The Israel Electric Corporation (IEC) has put together a list of sanctions that it could impose on the Palestinian Authority (PA) if it does not pay its debt to the IEC, which currently stands at 820 million shekels.
The PA acquires 95% of its electricity in Judea and Samaria and 75% of its electricity in Gaza from Israel.
According to a document published on Channel 10 News on Thursday, the IEC is suggesting four possible measures against the PA in order to get it to pay the money it owes.
These measures include initiated blackouts in PA-assigned areas, stay of exit orders against debtors, taking the money from the taxes collected by Israel on behalf of the PA, and the cancellation of the license of the company that provides electricity in eastern Jerusalem.
It should be noted that only the political leadership has the authority to make decisions on the issue and determine the ways to collect the PA’s debts.
The main argument of the IEC in formulating the sanctions is that there should be no discrimination between Israeli consumers who lose their power in case of debt, and PA Arabs who continue to enjoy electricity at the expense of paying consumers.
Last month, MK Orit Struk (Bayit Yehudi) challenged IEC Director Yiftach Ron-Tal during a meeting of the Knesset’s Economics Committee. Struk asked Ron-Tal why the IEC does not cut off Palestinian Authority households that do not pay for electricity as it does for Israelis.
Ron-Tal told Struk he could not answer her question. “I cannot say why an Israeli citizen who does not pay for the electricity he uses is disconnected from the power grid, while a Palestinian is not, and keeps getting electricity without paying,” he said.
“If we are told by the diplomatic staff to collect the debt from Palestinian consumers, we will be happy to do so,” he added.
Former Energy and Water Minister Dr.

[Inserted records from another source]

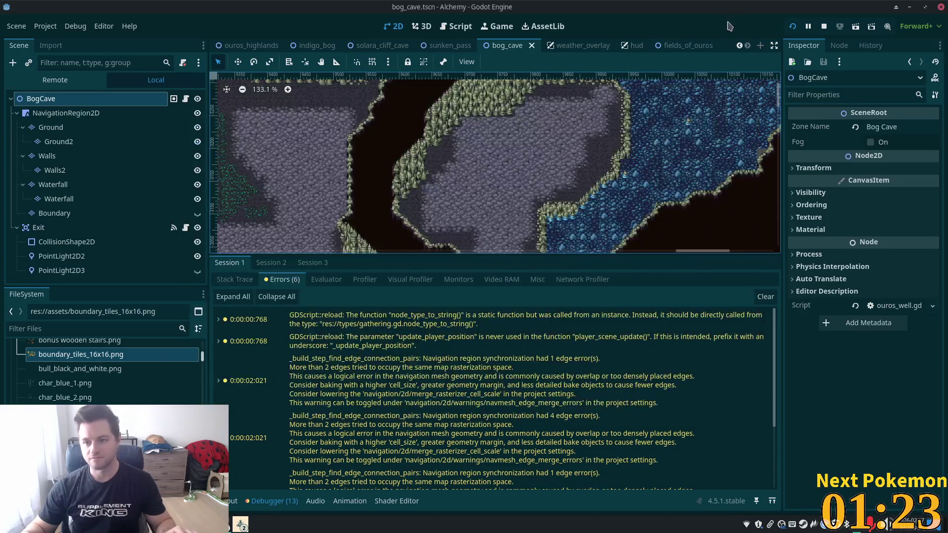
Select the Ground tile layer and bring the top of the cave chamber into view.
{"action": "scroll", "coordinate": [530, 104], "scroll_direction": "down", "scroll_amount": 6}
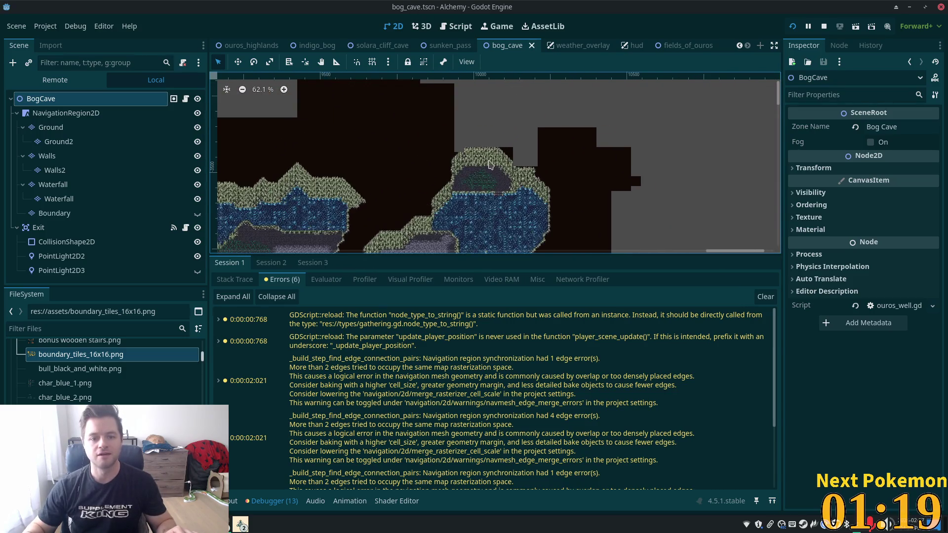
{"action": "scroll", "coordinate": [380, 163], "scroll_direction": "up", "scroll_amount": 3}
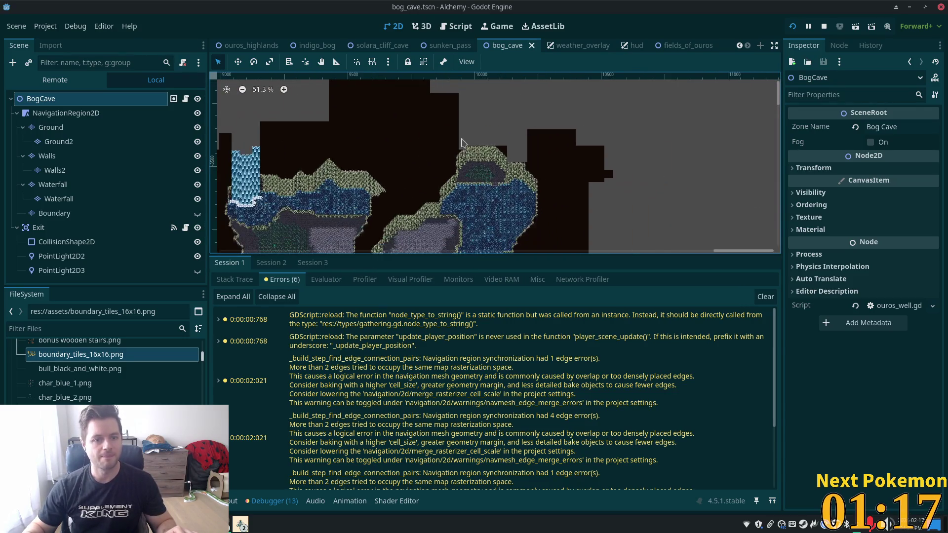
{"action": "scroll", "coordinate": [450, 151], "scroll_direction": "up", "scroll_amount": 3}
{"action": "scroll", "coordinate": [442, 154], "scroll_direction": "down", "scroll_amount": 2}
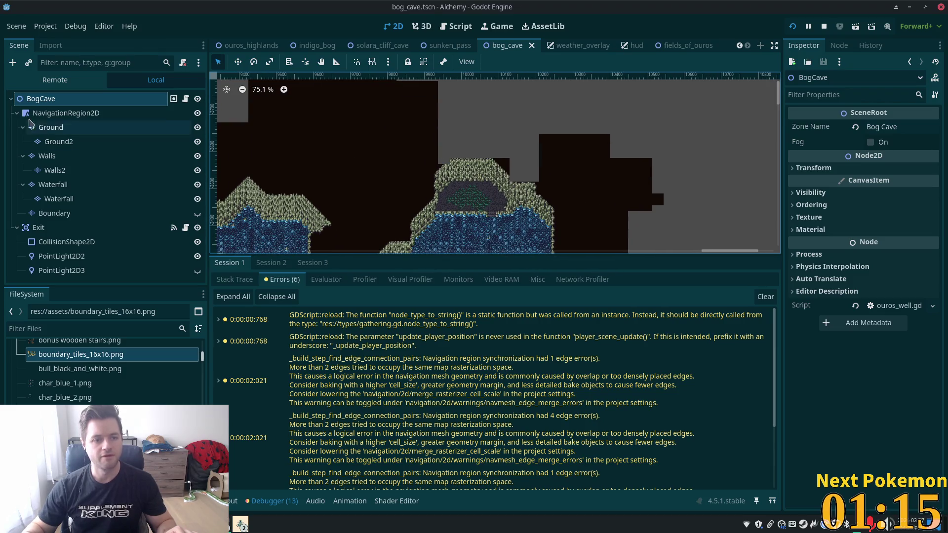
{"action": "left_click", "coordinate": [59, 128]}
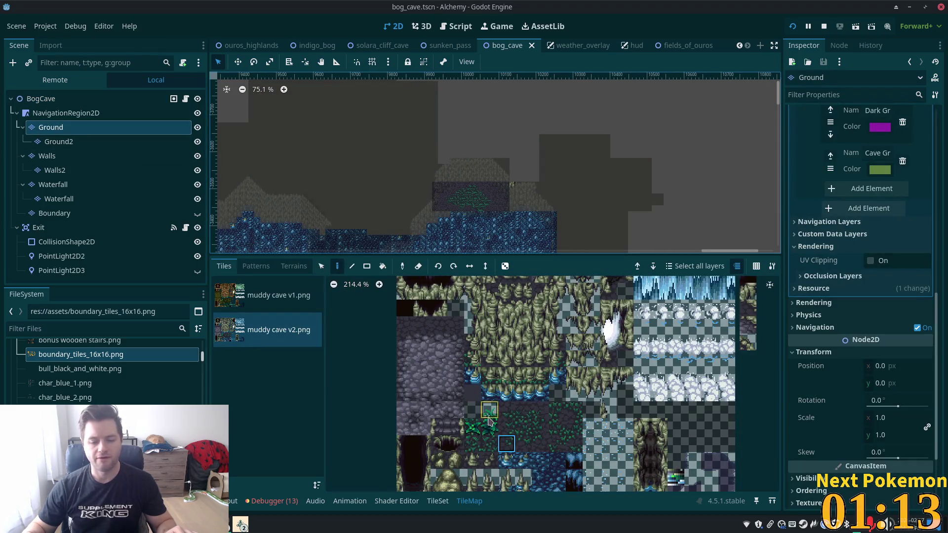
{"action": "scroll", "coordinate": [489, 422], "scroll_direction": "down", "scroll_amount": 4}
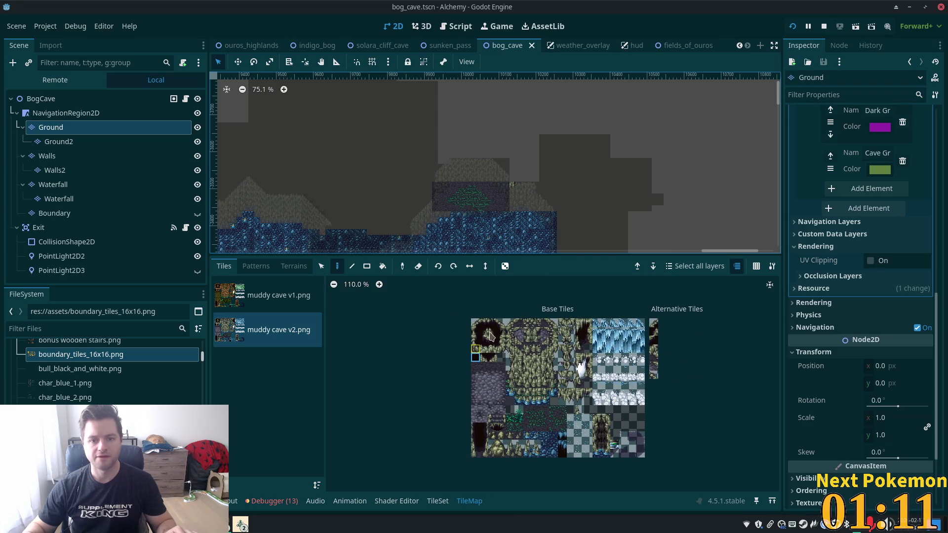
{"action": "left_click", "coordinate": [367, 267]}
{"action": "scroll", "coordinate": [443, 161], "scroll_direction": "up", "scroll_amount": 5}
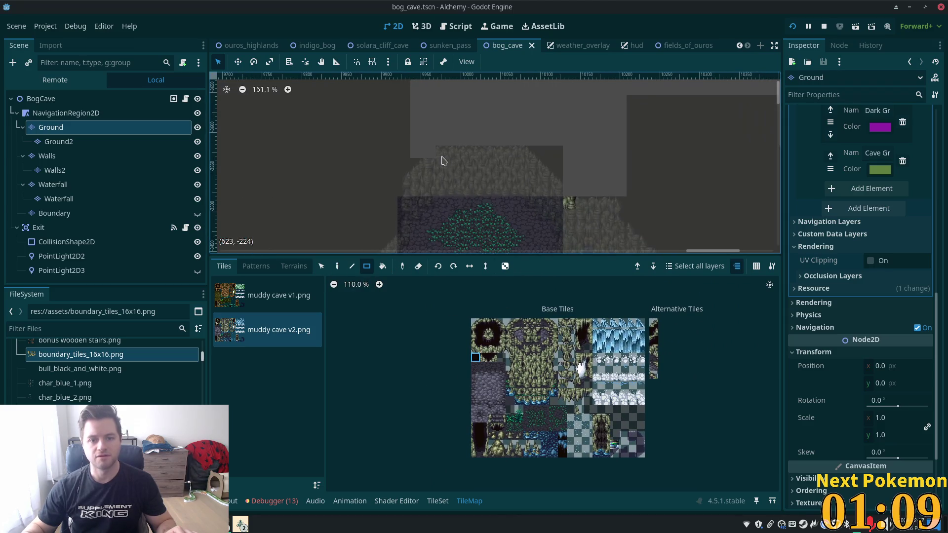
{"action": "left_click_drag", "start_coordinate": [427, 155], "coordinate": [417, 195]}
Paint a rock tile at the chamber's top-left corner, choose the dark void tile, and save the scene.
{"action": "scroll", "coordinate": [551, 363], "scroll_direction": "up", "scroll_amount": 4}
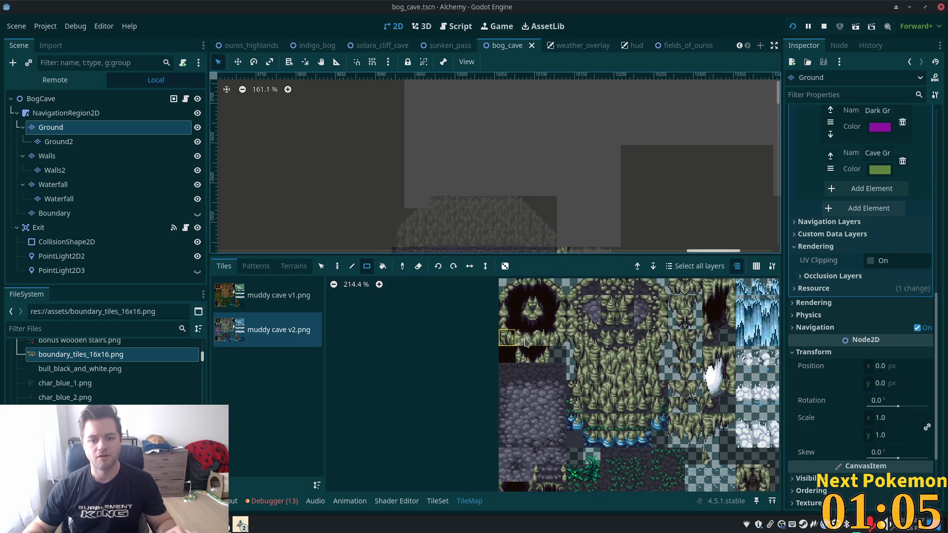
{"action": "left_click", "coordinate": [338, 266]}
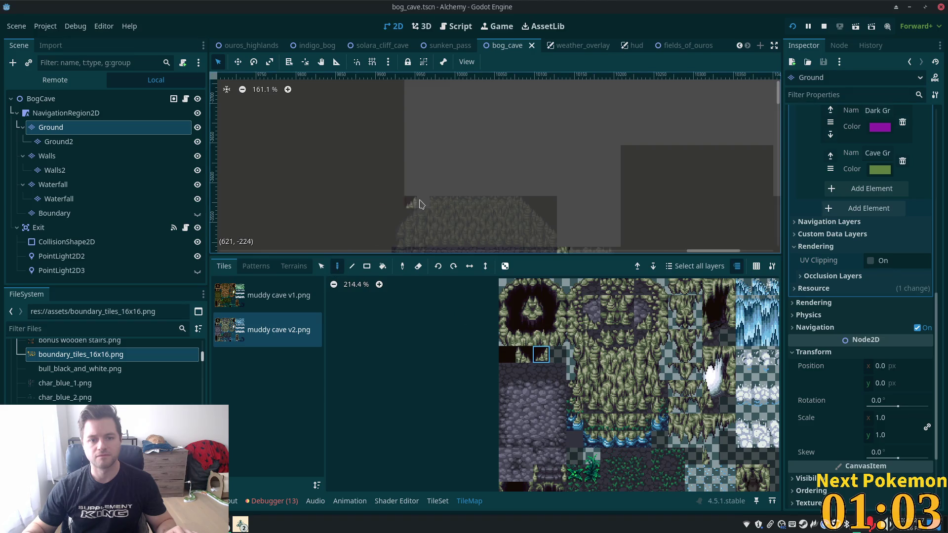
{"action": "left_click", "coordinate": [427, 204]}
{"action": "scroll", "coordinate": [496, 208], "scroll_direction": "up", "scroll_amount": 2}
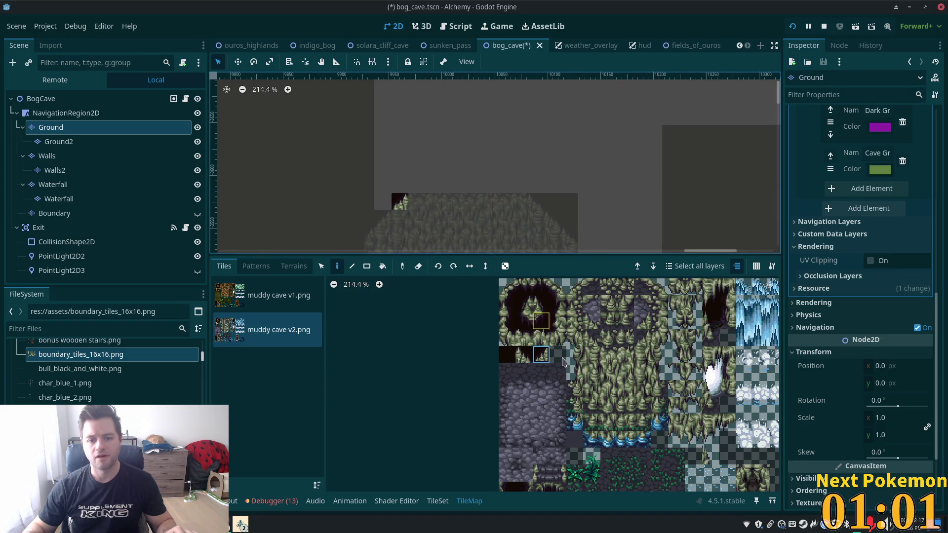
{"action": "left_click", "coordinate": [508, 351]}
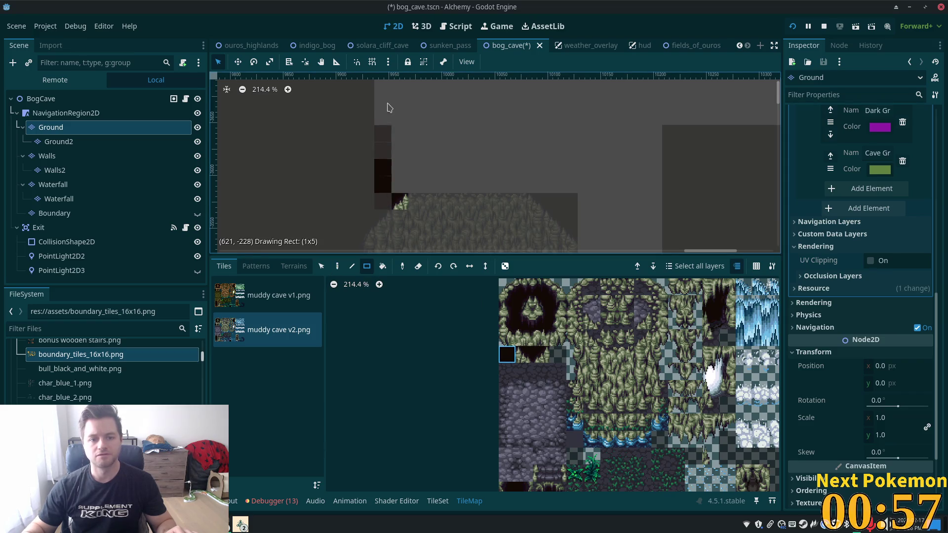
{"action": "scroll", "coordinate": [398, 201], "scroll_direction": "down", "scroll_amount": 5}
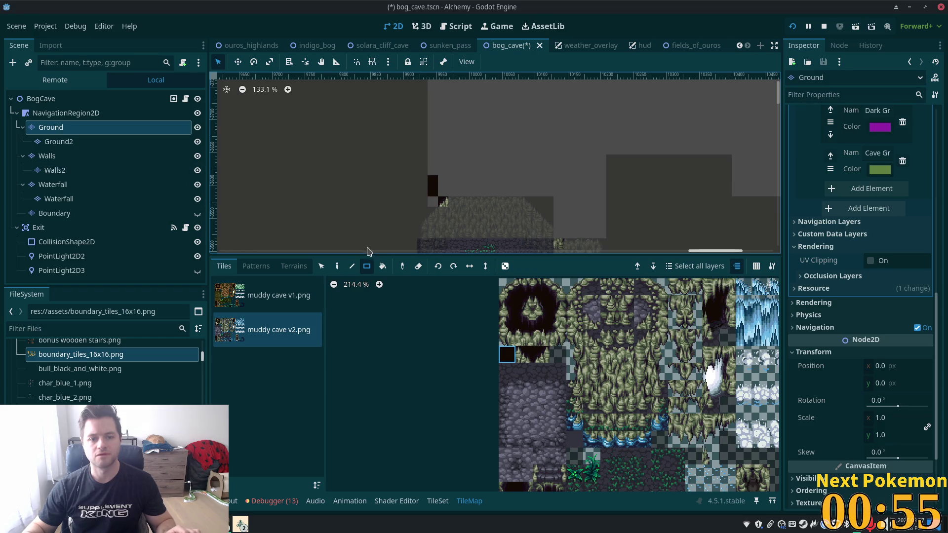
{"action": "key", "text": "ctrl+s"}
On the Walls layer, paint a column of dark wall tiles at the top-left of the cave rock.
{"action": "left_click", "coordinate": [49, 156]}
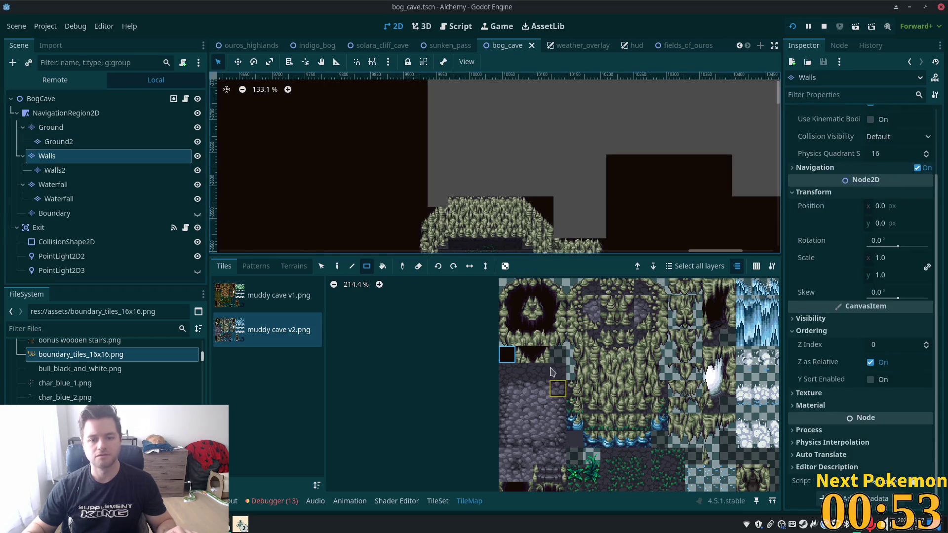
{"action": "left_click_drag", "start_coordinate": [442, 206], "coordinate": [445, 225]}
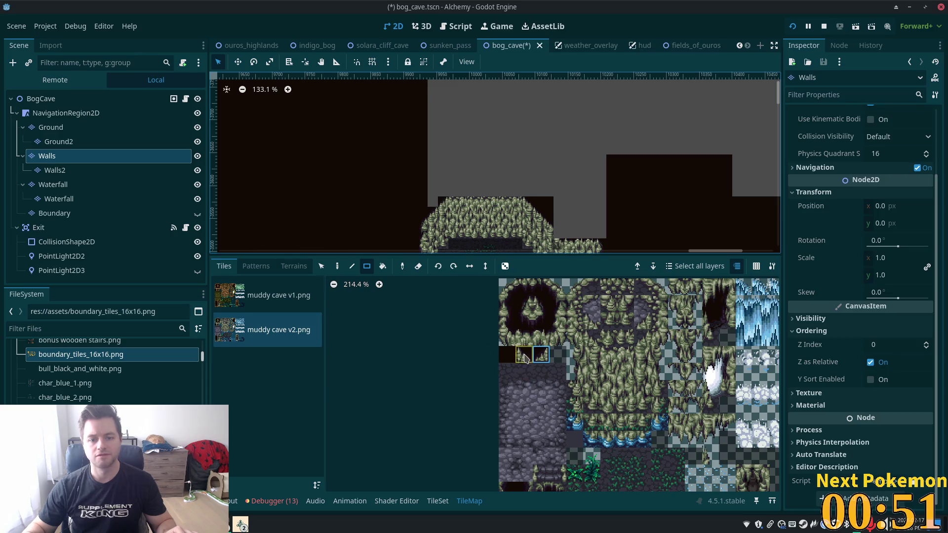
{"action": "left_click", "coordinate": [507, 354]}
{"action": "left_click_drag", "start_coordinate": [427, 203], "coordinate": [437, 59]}
{"action": "mouse_move", "coordinate": [442, 197]}
{"action": "left_mouse_down"}
{"action": "mouse_move", "coordinate": [553, 175]}
{"action": "mouse_move", "coordinate": [604, 82]}
{"action": "mouse_move", "coordinate": [550, 79]}
{"action": "left_mouse_up"}
Fill the remaining grey gap and the notch right of the wall with dark wall tiles.
{"action": "scroll", "coordinate": [593, 190], "scroll_direction": "up", "scroll_amount": 3}
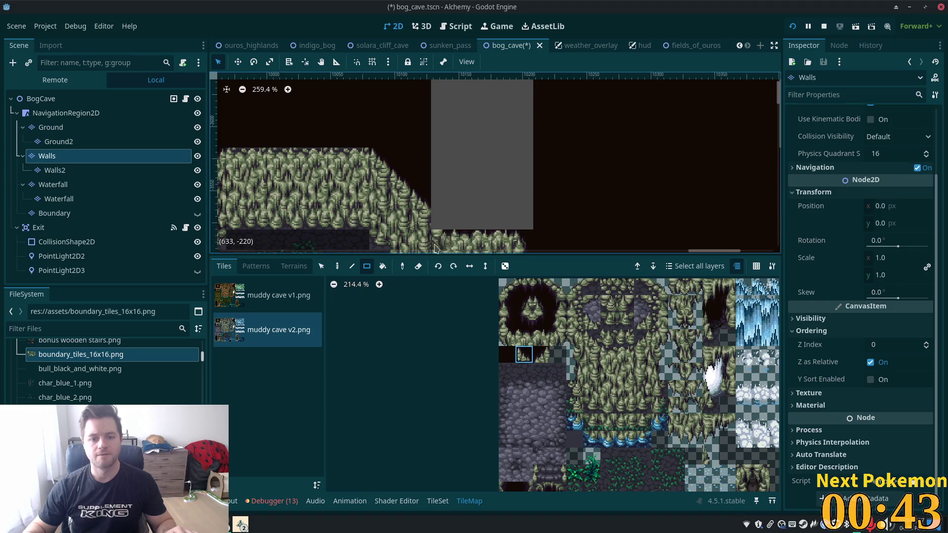
{"action": "left_click", "coordinate": [441, 220]}
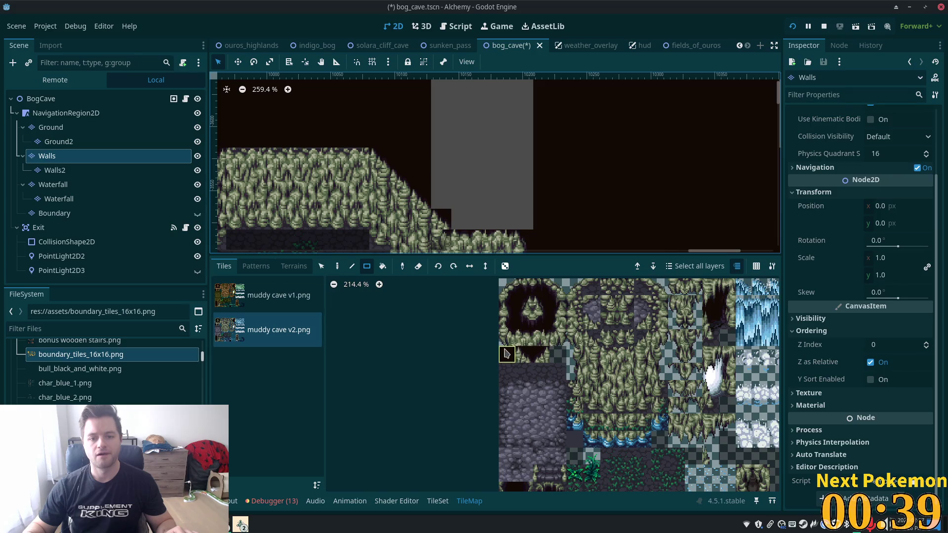
{"action": "mouse_move", "coordinate": [458, 225]}
{"action": "left_mouse_down"}
{"action": "mouse_move", "coordinate": [543, 197]}
{"action": "mouse_move", "coordinate": [529, 81]}
{"action": "left_mouse_up"}
{"action": "scroll", "coordinate": [590, 213], "scroll_direction": "down", "scroll_amount": 10}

Uzi Landau threatened several months ago that he would order the IEC to disconnect the power in the PA if the entity does not pay its debts.
Minister Gilad Erdan had also recommended that Israel cut power to Gaza in order to conserve electricity for its own use.
It is “absurd,” said Erdan, that Israelis should suffer blackouts over the hot summer months while a “terrorist entity next door is supplied with electricity they don't even pay for.”